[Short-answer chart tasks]
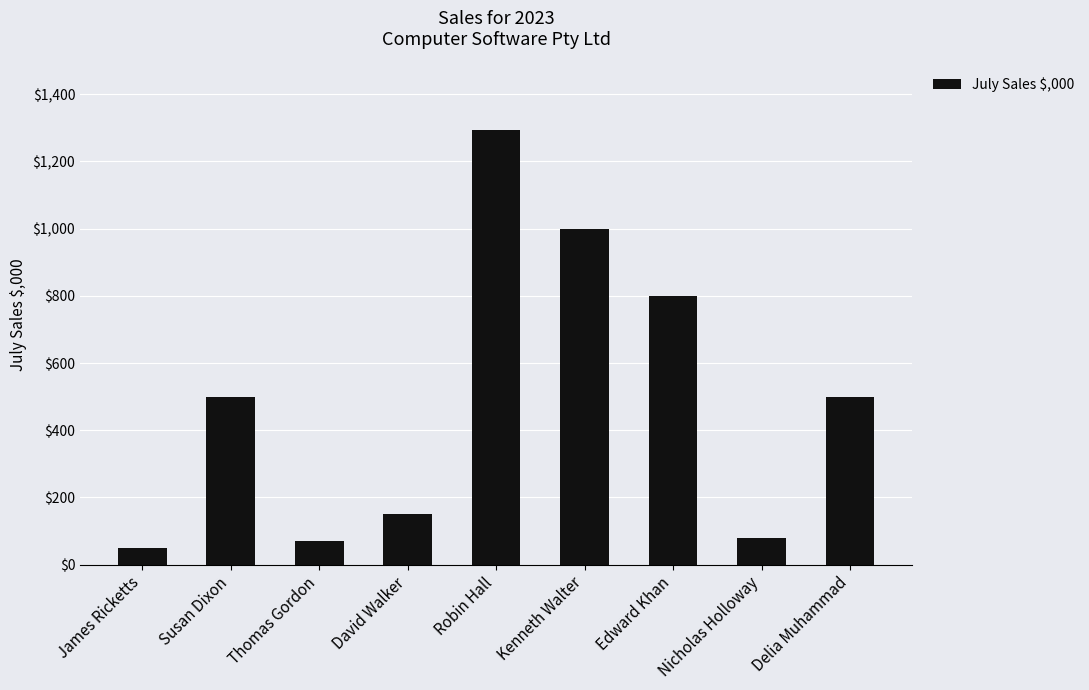

What value does the data have at Nicholas Holloway?

80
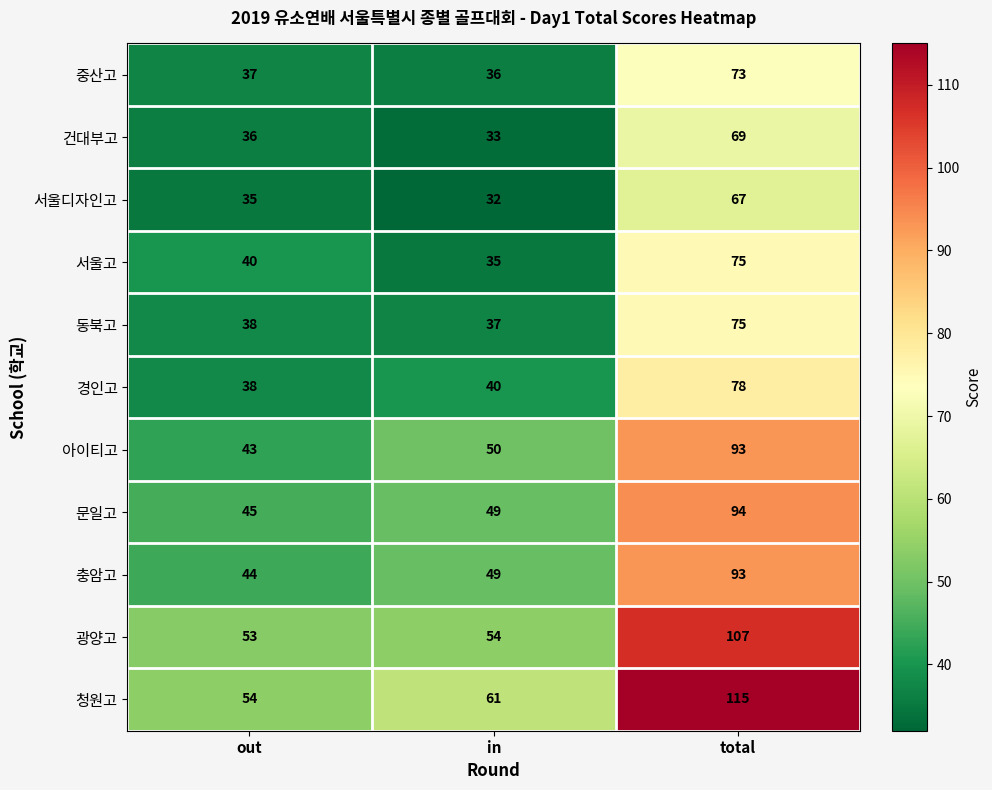

How many values in the 문일고 series are below 49?

1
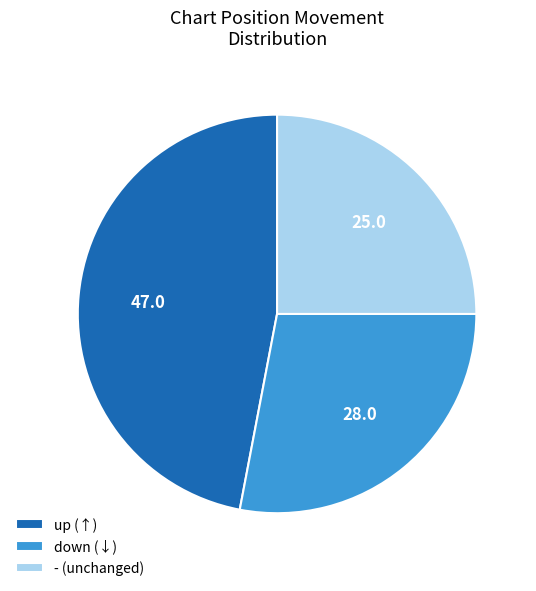

What is the ratio of the value at - to the value at up?

0.5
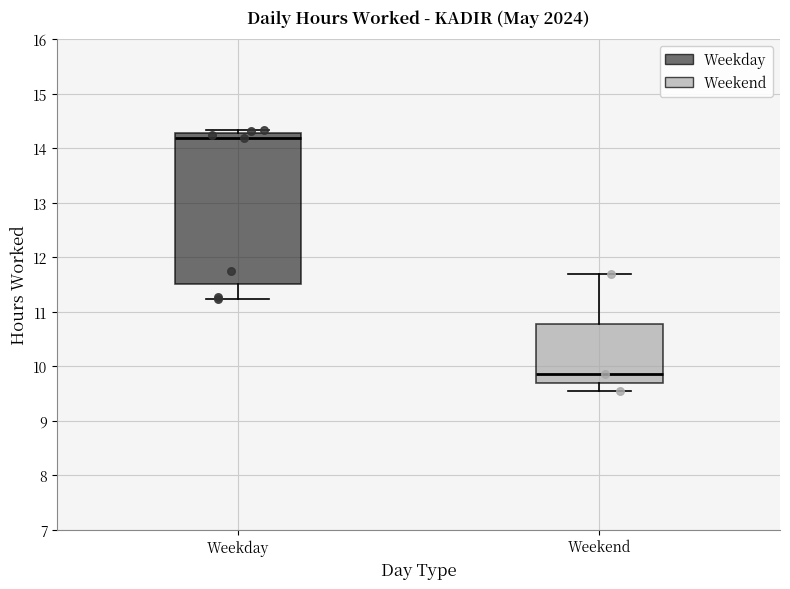

Reading left to right, read every box against the y-axis: the position of its median line, the range the box covers, and the ends of its whiskers. The values are not printed on the chart, so give them approximately, as read against the axis.

Weekday: median 14.2, box 11.5 to 14.3, whiskers 11.2 to 14.3 (just above the box's upper edge)
Weekend: median 9.9, box 9.7 to 10.8, whiskers 9.5 to 11.7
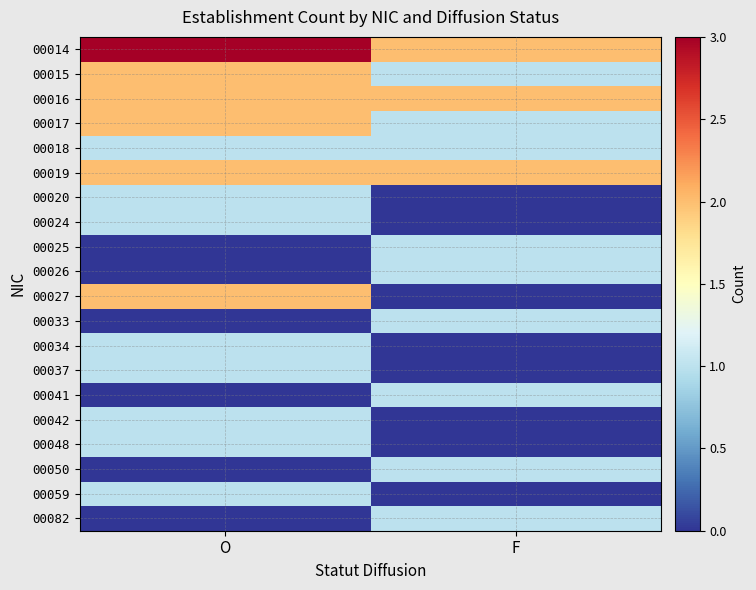

Reading left to right, what are all the values shown in this chart?

00014: O=3	F=2
00015: O=2	F=1
00016: O=2	F=2
00017: O=2	F=1
00018: O=1	F=1
00019: O=2	F=2
00020: O=1	F=0
00024: O=1	F=0
00025: O=0	F=1
00026: O=0	F=1
00027: O=2	F=0
00033: O=0	F=1
00034: O=1	F=0
00037: O=1	F=0
00041: O=0	F=1
00042: O=1	F=0
00048: O=1	F=0
00050: O=0	F=1
00059: O=1	F=0
00082: O=0	F=1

Work instructions ::
List every line of the records that contains the string "values", matching case exactly.

Task solution ::
How many values in the 문일고 series are below 49?
Reading left to right, read every box against the y-axis: the position of its median line, the range the box covers, and the ends of its whiskers. The values are not printed on the chart, so give them approximately, as read against the axis.
Reading left to right, what are all the values shown in this chart?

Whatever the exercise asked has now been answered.